> [EXCERPT PROVIDED]
⁂
Nothing could be further from the truth, of course. It may take a little effort to go with the flow and get into the whole Pothead Pixie cosmology. But the band's high-flying hippie idealism offers an open invitation to everyone, giving intrepid listeners the chance to negotiate a thrilling rite of passage across one of the more colorful and eclectic intersections along the Progressive Rock highway.

All of Gong's conflicting musical impulses found their perfect balance in the closing chapter of the RGI album trilogy, notably also the final effort of the classic Gong line-up before the first of many confusing fragmentations. Even a veteran Proghead would be challenged to name another group able to shift so effortlessly between silliness and sobriety, with so much as a hiccup. From the giddy kindergarten melody of "A P.H.P.'s Advice" (longstanding acolytes won't need help deciphering the acronym) to the awesome Tibetan mantra of "Magick Mother Invocation" to the killer spacer jams heard in "Master Builder" and beyond, this is truly exciting stuff, arranged and played with a fluency uncommon even for its time.

The ongoing saga of Zero the hero reads like a psychedelic catalogue of Flower Child philosophies, albeit told with enough tongue-in-cheek detail to suggest a metaphysical parody. The humor keeps the album fresh after forty years, but the music itself was even more ahead (while still a part) of its time, revealing the missing link between Jazz Rock fusion and Space Rock exploration, with the saxophone acting as a sort of glue between them. The longer, more dynamic instrumental passages even anticipate the cosmic Arabian ragas of Ozric Tentacles (and other modern Proggers) by several decades.
⁂
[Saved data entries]
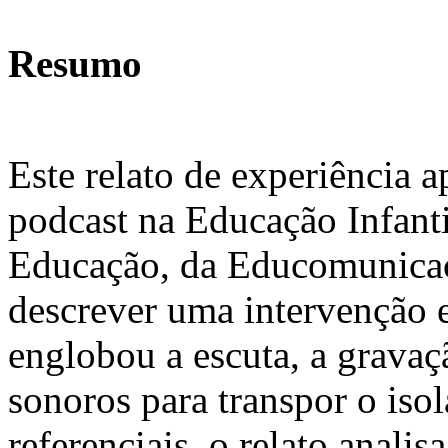
Resumo
Este relato de experiência 
podcast na Educação Infanti
Educação, da Educomunicaç
descrever uma intervenção 
englobou a escuta, a gravaç
sonoros para transpor o iso
referenciais, o relato anali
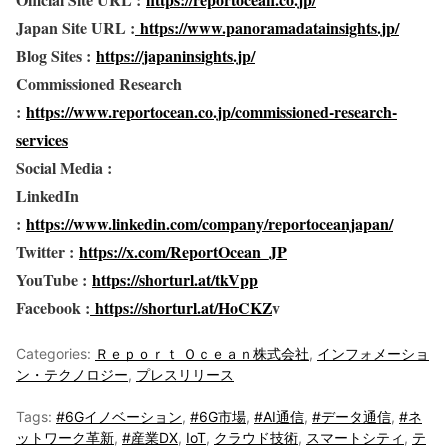
Japan Site URL :
https://www.panoramadatainsights.jp/
Blog Sites :
https://japaninsights.jp/
Commissioned Research
:
https://www.reportocean.co.jp/commissioned-research-
services
Social Media :
LinkedIn
:
https://www.linkedin.com/company/reportoceanjapan/
Twitter :
https://x.com/ReportOcean_JP
YouTube :
https://shorturl.at/tkVpp
Facebook :
https://shorturl.at/HoCKZ
v
Categories:
Ｒｅｐｏｒｔ Ｏｃｅａｎ株式会社
,
インフォメーショ
ン・テクノロジー
,
プレスリリース
Tags:
#6Gイノベーション
,
#6G市場
,
#AI通信
,
#データ通信
,
#ネ
ットワーク革新
,
#産業DX
,
IoT
,
クラウド技術
,
スマートシティ
,
テ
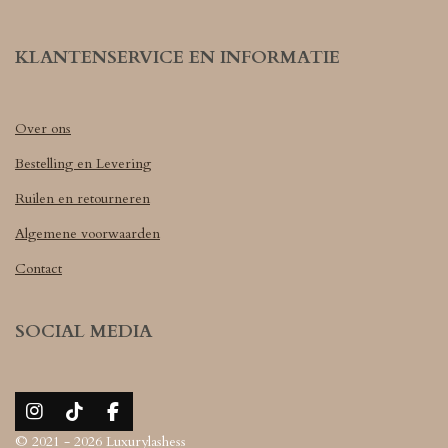
KLANTENSERVICE EN INFORMATIE
Over ons
Bestelling en Levering
Ruilen en retourneren
Algemene voorwaarden
Contact
SOCIAL MEDIA
I
T
F
n
i
a
© 2021 - 2026 Luxurylashess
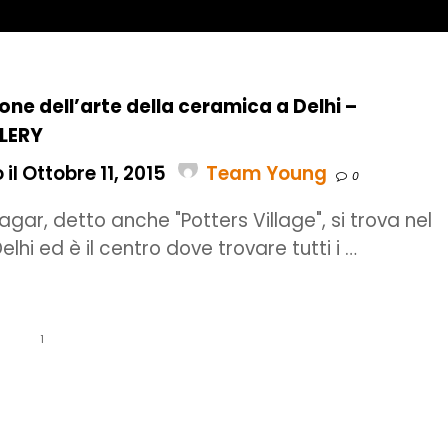
ione dell’arte della ceramica a Delhi –
LERY
il Ottobre 11, 2015
Team Young
0
gar, detto anche "Potters Village", si trova nel
elhi ed è il centro dove trovare tutti i …
1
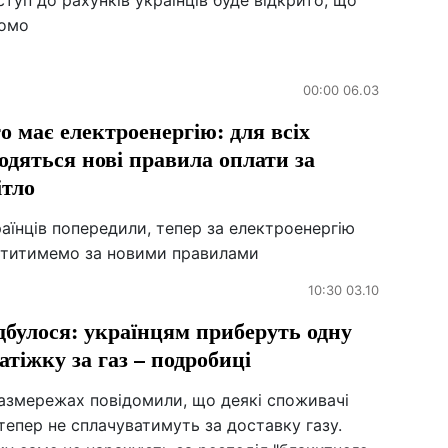
туп до рахунків українців буде відкрито, що
домо
00:00 06.03
о має електроенергію: для всіх
одяться нові правила оплати за
ітло
аїнців попередили, тепер за електроенергію
атитимемо за новими правилами
10:30 03.10
дбулося: українцям приберуть одну
атіжку за газ – подробиці
Газмережах повідомили, що деякі споживачі
тепер не сплачуватимуть за доставку газу.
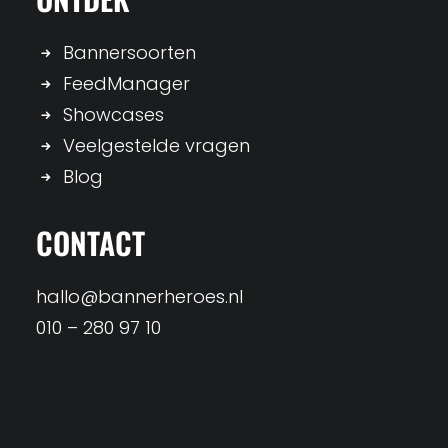
Bannersoorten
FeedManager
Showcases
Veelgestelde vragen
Blog
CONTACT
hallo@bannerheroes.nl
010 – 280 97 10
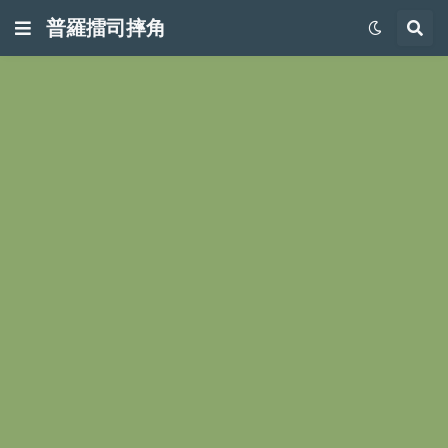
普羅擂司摔角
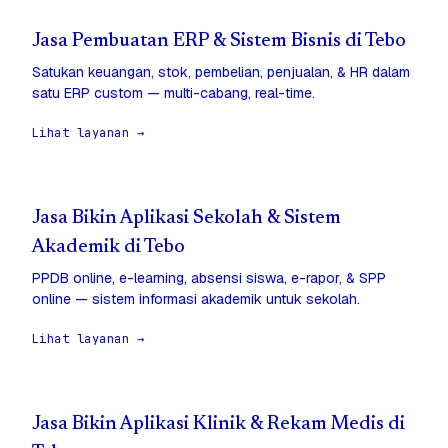
Jasa Pembuatan ERP & Sistem Bisnis di Tebo
Satukan keuangan, stok, pembelian, penjualan, & HR dalam
satu ERP custom — multi-cabang, real-time.
Lihat layanan →
Jasa Bikin Aplikasi Sekolah & Sistem
Akademik di Tebo
PPDB online, e-learning, absensi siswa, e-rapor, & SPP
online — sistem informasi akademik untuk sekolah.
Lihat layanan →
Jasa Bikin Aplikasi Klinik & Rekam Medis di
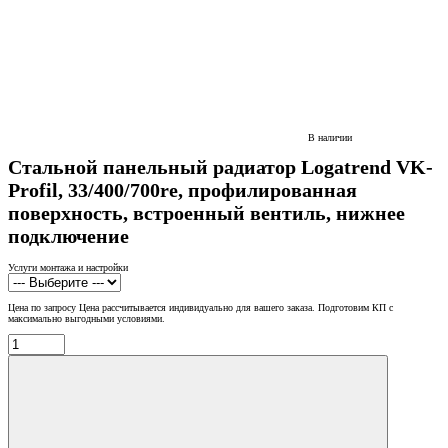
В наличии
Стальной панельный радиатор Logatrend VK-
Profil, 33/400/700re, профилированная
поверхность, встроенный вентиль, нижнее
подключение
Услуги монтажа и настройки
Цена по запросу
Цена рассчитывается индивидуально для вашего заказа. Подготовим КП с
максимально выгодными условиями.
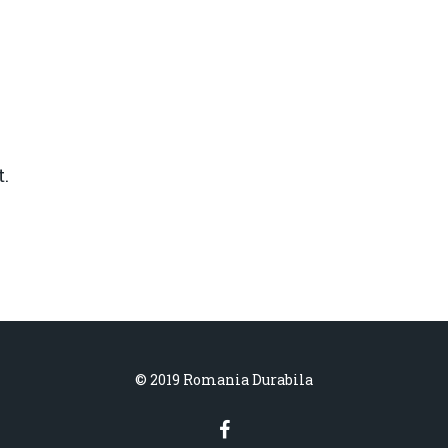
.
© 2019 Romania Durabila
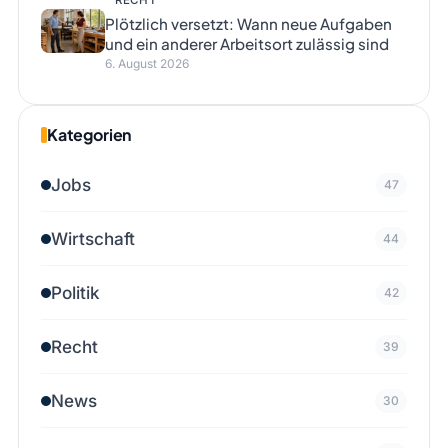
RECHT
Plötzlich versetzt: Wann neue Aufgaben
und ein anderer Arbeitsort zulässig sind
6. August 2026
Kategorien
Jobs
47
Wirtschaft
44
Politik
42
Recht
39
News
30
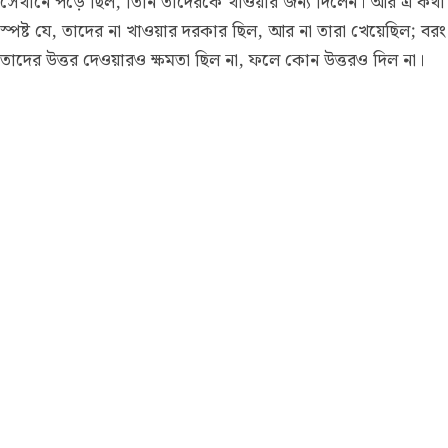
সেখানে পড়ে ছিল, তিনি তাদেরকে খাওয়ার জন্য দিলেন। আর এ কথা
স্পষ্ট যে, তাদের না খাওয়ার দরকার ছিল, আর না তারা খেয়েছিল; বরং
তাদের উত্তর দেওয়ারও ক্ষমতা ছিল না, ফলে কোন উত্তরও দিল না।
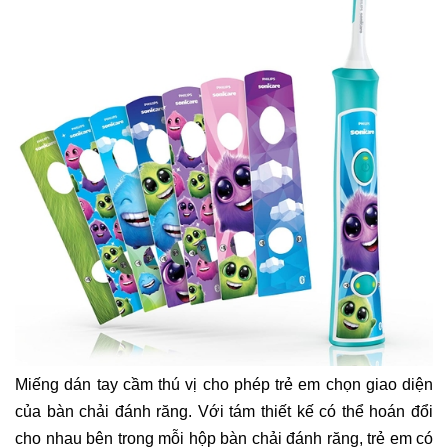
Miếng dán tay cầm thú vị cho phép trẻ em chọn giao diện
của bàn chải đánh răng. Với tám thiết kế có thể hoán đổi
cho nhau bên trong mỗi hộp bàn chải đánh răng, trẻ em có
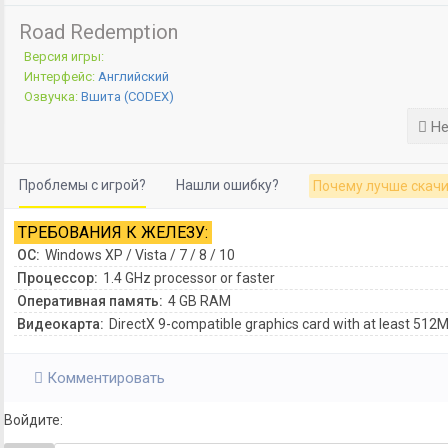
Road Redemption
Версия игры:
Интерфейс:
Английский
Озвучка:
Вшита (CODEX)
Не
Проблемы с игрой?
Нашли ошибку?
Почему лучше скачи
ТРЕБОВАНИЯ К ЖЕЛЕЗУ:
ОС:
Windows XP / Vista / 7 / 8 / 10
Процессор:
1.4 GHz processor or faster
Оперативная память:
4 GB RAM
Видеокарта:
DirectX 9-compatible graphics card with at least 51
Комментировать
Войдите:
⁂
> [REQUEST 1] In the album review, which instrument is described as a sort of glue between Jazz Rock fusion and Space Rock exploration?
> [REQUEST 2] Reproduce the album review from "All of Gong's" up to and including "for its time.", swapping "kindergarten" for "nursery".
> [REQUEST 3] Condense the album review's paragraph beginning "The ongoing saga of Zero the hero" into a shorter version that keeps its main facts.

> [EXPECTED OUTPUT 1] The saxophone.

> [EXPECTED OUTPUT 2]
All of Gong's conflicting musical impulses found their perfect balance in the closing chapter of the RGI album trilogy, notably also the final effort of the classic Gong line-up before the first of many confusing fragmentations. Even a veteran Proghead would be challenged to name another group able to shift so effortlessly between silliness and sobriety, with so much as a hiccup. From the giddy nursery melody of "A P.H.P.'s Advice" (longstanding acolytes won't need help deciphering the acronym) to the awesome Tibetan mantra of "Magick Mother Invocation" to the killer spacer jams heard in "Master Builder" and beyond, this is truly exciting stuff, arranged and played with a fluency uncommon even for its time.

> [EXPECTED OUTPUT 3] The story of Zero the hero reads like a psychedelic catalogue of Flower Child philosophies, told with enough tongue-in-cheek detail to suggest a metaphysical parody. Its humor keeps the album fresh after forty years. The music, even more ahead of its time, reveals the missing link between Jazz Rock fusion and Space Rock exploration, with the saxophone joining the two. Its longer instrumental passages anticipate the cosmic Arabian ragas of Ozric Tentacles and other modern Proggers by several decades.